Ask HN: Looking to setup my own email server – should I do it or not bother?

Hi,

I'm running my email on a custom domain through a 3rd party for a couple of years now. Initially, things were pretty good but their service has been slowly deteriorating.

I have a bunch of domains and mailboxes and do not want to spend a fortune paying for each mailbox that I own and am looking at setting up my own email server.

I was looking at mailinabox and it looked pretty good. However, I do understand that managing an email server is no joke and my emails could all land up in no man's land.

Has anyone successfully started using their own email server in the past few years?

35 points | by wheresvic3 1480 days ago

19 comments

  • codegladiator 1480 days ago
    Please do it.

    Don't get in the trap of "oh some provider wont accept my mail". Its their fault that they don't and frankly if everyone was hosting their own mail, this situation would have never happened.

    I run (one of) my own mail server and send and receive mails on it regularly. At most the receiver might have to check their spam box once, but later all mails end up in inbox (this is gmail I am talking about, nobody else put that mail in spam, like hotmail/fastmail)

    • srndh 1478 days ago
      where is the server hosted? In your home or hosting provider or cloud? Keeping a server running 24x7 is the challenge for me as far as email is concern. What happens when your server is down and someone mails you?
      • jolmg 1478 days ago
        > Keeping a server running 24x7 is the challenge for me as far as email is concern. What happens when your server is down and someone mails you?

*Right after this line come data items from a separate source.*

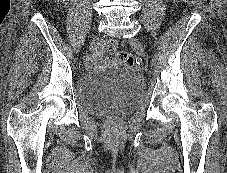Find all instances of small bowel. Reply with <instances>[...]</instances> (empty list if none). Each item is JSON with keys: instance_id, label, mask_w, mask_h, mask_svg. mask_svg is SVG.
Here are the masks:
<instances>
[{"instance_id": "small-bowel-1", "label": "small bowel", "mask_w": 227, "mask_h": 173, "mask_svg": "<svg viewBox=\"0 0 227 173\" xmlns=\"http://www.w3.org/2000/svg\"><path fill=\"white\" fill-rule=\"evenodd\" d=\"M103 48H104V44H102L100 46L99 50L96 52L95 57H94L95 61L99 60V58L101 57Z\"/></svg>"}]
</instances>
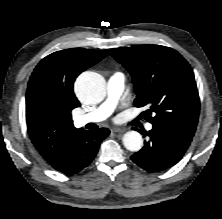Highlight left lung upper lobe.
I'll return each instance as SVG.
<instances>
[{
	"label": "left lung upper lobe",
	"mask_w": 222,
	"mask_h": 219,
	"mask_svg": "<svg viewBox=\"0 0 222 219\" xmlns=\"http://www.w3.org/2000/svg\"><path fill=\"white\" fill-rule=\"evenodd\" d=\"M110 54L131 74L137 94L134 105L148 108L147 121L194 135L200 108L198 90L192 68L176 50L137 45L110 49Z\"/></svg>",
	"instance_id": "1"
}]
</instances>
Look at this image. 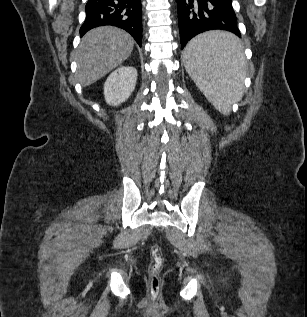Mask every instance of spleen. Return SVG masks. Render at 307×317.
Listing matches in <instances>:
<instances>
[{
	"label": "spleen",
	"instance_id": "1",
	"mask_svg": "<svg viewBox=\"0 0 307 317\" xmlns=\"http://www.w3.org/2000/svg\"><path fill=\"white\" fill-rule=\"evenodd\" d=\"M244 42L226 32L193 38L184 51L185 68L200 91L222 114L243 95Z\"/></svg>",
	"mask_w": 307,
	"mask_h": 317
}]
</instances>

        I imagine that if the client or an MTA can't connect to an SMTP server, then the mail would stay in an outbox queue until it is able to connect and hand it off. I don't think mail is permanently lost if an SMTP server goes down for a few hours. If an intermediary MTA gives up on connecting to an SMTP server, I would at least expect it to bounce the email back to the sender with an explanation.

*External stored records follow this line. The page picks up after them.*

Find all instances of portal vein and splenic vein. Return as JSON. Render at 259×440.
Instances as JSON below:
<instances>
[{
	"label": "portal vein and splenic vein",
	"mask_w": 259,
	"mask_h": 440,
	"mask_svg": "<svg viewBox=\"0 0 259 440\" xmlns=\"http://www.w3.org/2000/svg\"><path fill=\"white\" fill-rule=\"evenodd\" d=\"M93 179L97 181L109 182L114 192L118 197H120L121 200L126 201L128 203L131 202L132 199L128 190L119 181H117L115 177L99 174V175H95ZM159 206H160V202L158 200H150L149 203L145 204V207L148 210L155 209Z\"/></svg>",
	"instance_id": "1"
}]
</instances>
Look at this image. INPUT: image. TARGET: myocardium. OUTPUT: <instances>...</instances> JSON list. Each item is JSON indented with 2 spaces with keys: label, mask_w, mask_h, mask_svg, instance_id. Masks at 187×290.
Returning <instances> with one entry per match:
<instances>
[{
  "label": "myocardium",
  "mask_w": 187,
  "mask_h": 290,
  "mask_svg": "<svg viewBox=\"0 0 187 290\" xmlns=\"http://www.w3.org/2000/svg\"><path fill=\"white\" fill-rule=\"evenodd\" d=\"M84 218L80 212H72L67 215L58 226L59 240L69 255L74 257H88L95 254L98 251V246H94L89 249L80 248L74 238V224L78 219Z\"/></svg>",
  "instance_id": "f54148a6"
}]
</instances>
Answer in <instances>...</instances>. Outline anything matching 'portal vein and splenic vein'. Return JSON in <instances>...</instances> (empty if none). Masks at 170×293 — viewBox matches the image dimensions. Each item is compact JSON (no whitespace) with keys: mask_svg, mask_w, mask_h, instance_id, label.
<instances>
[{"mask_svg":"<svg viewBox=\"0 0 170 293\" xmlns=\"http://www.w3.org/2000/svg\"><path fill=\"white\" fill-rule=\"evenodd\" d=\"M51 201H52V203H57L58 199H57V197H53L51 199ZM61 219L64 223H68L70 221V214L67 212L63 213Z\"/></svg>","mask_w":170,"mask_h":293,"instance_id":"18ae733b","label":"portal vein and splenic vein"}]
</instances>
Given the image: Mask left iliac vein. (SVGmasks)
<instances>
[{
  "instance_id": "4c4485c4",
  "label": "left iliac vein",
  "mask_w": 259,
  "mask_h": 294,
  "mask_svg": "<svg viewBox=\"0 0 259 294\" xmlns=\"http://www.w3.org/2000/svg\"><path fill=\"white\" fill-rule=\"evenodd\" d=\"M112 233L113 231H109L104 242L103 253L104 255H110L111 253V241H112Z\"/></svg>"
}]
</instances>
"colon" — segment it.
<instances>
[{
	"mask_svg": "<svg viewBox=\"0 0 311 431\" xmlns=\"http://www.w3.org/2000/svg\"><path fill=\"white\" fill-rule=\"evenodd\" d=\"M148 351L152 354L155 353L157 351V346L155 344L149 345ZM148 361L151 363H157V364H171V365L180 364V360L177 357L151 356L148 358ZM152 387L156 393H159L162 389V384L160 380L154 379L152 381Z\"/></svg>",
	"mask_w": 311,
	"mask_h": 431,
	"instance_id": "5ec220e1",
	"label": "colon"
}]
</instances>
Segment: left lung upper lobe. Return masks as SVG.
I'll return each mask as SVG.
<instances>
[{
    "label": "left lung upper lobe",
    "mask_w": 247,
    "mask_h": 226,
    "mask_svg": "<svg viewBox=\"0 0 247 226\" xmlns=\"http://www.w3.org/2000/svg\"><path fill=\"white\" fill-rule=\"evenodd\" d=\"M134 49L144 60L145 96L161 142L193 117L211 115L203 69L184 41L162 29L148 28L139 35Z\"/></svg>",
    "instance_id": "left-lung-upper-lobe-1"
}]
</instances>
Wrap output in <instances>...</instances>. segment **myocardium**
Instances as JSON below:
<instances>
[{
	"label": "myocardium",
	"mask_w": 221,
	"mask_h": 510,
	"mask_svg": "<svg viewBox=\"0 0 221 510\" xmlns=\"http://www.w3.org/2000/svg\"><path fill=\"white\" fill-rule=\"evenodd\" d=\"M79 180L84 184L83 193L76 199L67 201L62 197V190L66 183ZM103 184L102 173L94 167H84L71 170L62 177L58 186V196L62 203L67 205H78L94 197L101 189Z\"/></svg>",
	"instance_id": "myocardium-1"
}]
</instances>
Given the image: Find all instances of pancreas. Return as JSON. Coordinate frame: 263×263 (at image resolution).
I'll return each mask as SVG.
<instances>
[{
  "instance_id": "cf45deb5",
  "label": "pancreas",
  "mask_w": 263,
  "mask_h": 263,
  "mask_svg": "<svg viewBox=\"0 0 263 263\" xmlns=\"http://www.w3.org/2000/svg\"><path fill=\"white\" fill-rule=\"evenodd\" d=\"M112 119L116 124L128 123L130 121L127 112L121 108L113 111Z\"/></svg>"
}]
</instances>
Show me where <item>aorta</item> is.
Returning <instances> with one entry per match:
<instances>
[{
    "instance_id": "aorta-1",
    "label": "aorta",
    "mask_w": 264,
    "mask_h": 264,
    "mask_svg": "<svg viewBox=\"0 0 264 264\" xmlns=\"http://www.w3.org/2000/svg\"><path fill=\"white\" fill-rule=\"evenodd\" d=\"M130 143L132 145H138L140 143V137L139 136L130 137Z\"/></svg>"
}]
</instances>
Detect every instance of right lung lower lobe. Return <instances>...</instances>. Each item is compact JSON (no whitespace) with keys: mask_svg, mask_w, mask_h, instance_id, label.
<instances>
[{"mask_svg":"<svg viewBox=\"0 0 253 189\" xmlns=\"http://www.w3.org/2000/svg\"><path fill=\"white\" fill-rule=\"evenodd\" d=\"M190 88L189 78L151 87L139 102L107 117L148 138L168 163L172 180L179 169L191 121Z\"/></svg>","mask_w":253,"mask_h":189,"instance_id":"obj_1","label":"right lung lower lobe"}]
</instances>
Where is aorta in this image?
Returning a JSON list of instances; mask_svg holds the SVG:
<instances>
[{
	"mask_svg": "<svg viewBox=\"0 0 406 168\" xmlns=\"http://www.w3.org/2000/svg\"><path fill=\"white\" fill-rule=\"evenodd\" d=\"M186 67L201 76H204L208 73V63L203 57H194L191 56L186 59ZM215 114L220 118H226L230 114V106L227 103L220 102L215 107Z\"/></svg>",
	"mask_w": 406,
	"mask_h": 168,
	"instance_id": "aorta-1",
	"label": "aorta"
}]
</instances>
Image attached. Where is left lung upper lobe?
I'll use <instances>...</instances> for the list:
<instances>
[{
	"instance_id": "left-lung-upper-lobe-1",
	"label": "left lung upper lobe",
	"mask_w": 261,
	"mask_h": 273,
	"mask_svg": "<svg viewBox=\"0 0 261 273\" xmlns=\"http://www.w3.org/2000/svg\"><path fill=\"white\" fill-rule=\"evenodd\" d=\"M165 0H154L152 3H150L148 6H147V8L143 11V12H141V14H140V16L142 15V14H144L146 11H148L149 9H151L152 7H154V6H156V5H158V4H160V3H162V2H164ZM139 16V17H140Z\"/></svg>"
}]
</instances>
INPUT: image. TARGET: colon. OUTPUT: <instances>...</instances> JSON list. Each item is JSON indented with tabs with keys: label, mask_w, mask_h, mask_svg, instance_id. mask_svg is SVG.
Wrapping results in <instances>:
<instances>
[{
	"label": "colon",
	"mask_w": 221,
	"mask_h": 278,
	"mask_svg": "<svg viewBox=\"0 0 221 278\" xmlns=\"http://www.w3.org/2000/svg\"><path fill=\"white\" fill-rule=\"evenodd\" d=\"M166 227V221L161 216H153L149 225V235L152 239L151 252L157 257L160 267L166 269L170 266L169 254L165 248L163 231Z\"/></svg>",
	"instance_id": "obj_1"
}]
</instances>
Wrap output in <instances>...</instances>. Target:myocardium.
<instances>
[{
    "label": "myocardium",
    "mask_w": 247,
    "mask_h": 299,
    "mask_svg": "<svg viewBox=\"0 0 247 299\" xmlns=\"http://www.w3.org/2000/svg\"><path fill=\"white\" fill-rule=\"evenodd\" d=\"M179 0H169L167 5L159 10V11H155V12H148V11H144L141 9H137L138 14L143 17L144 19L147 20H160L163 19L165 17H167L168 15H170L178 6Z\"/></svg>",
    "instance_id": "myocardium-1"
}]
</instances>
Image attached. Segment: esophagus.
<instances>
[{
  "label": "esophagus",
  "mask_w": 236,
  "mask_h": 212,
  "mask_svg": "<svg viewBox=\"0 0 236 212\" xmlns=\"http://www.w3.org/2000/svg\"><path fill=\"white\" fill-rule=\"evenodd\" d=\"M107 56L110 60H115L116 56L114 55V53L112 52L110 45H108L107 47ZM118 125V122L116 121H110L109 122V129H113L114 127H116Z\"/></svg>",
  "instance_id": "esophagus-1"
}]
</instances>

        I don't think email is as fragile as you seem to think.

        • codegladiator 1477 days ago
          Yes that is correct. Email outgoing mechanism usually stores in a Queue and providers retry sending mail for about 3 days (depends on provider to provider).

          And if deliver fails, the sender also gets an email (from their own MTA) mentioning that delivery failed.

      • codegladiator 1478 days ago
        hosted on digital ocean.

        Its a email server I am writing myself to eventually use. I know mail-in-a-box exists but another solution providing a easy to setup reliable mail box should be useful.

        Currently I have spf/dkim/dmarc setup so it can exchange with all providers and have imap for the client side.

        • jolmg 1478 days ago
          > Its a email server I am writing myself to eventually use. I know mail-in-a-box exists but another solution providing a easy to setup reliable mail box should be useful.

          Do you plan to open-source it? I have to agree that last time I looked into setting up my own email server, the setup procedure of pre-existing servers is what drove me away.

          • codegladiator 1477 days ago
            Yes I do plan to open source it soon. It will be open-source and free.
  • imron 1480 days ago
    I used to run my own mail server for my own domains, then I realized it was cheaper and less hassle to pay someone with more expertise to do it for me.

    For $50 a year, Fastmail will handle multiple domains (all aliasing to your main email) and they have a bunch of other nifty features that in my opinion makes it well worth the price: https://www.fastmail.com/pricing/

    How much is your time worth, and how much time will you spend administering your own mail server per year?

    For me, if I was going to spend more than about half an hour of my time per year managing my own mail server, then that makes something like Fastmail a better option.

    • montroser 1480 days ago
      Fastmail is pretty fantastic. The "just pay us directly to host your mail and then we don't have to sell our souls and pawn your data" model really works nicely.
    • MandieD 1480 days ago
      Nothing quite like being able to arbitrarily write “randombusinessname@mydomain.com” on a form and be confident it will work, all for $50/yr.

      It’s good to set up and host email for awhile to more deeply understand how it works, but do it for a domain you don’t plan to use for important emails. Then, when you’re sick of it, add that domain to your Fastmail or other hosted account with a deeper appreciation for what the modest annual fee is buying.

      • imron 1480 days ago
        Fastmail has an even better feature than this. If your main email is hello@example.com and you want to sign up to ‘randomsite’ you can just make up the email randomsite@hello.example.com and it will go to your hello@example.com address.

        When you’re sick of it, you can just filter randomsite@hello.example.com to the trash.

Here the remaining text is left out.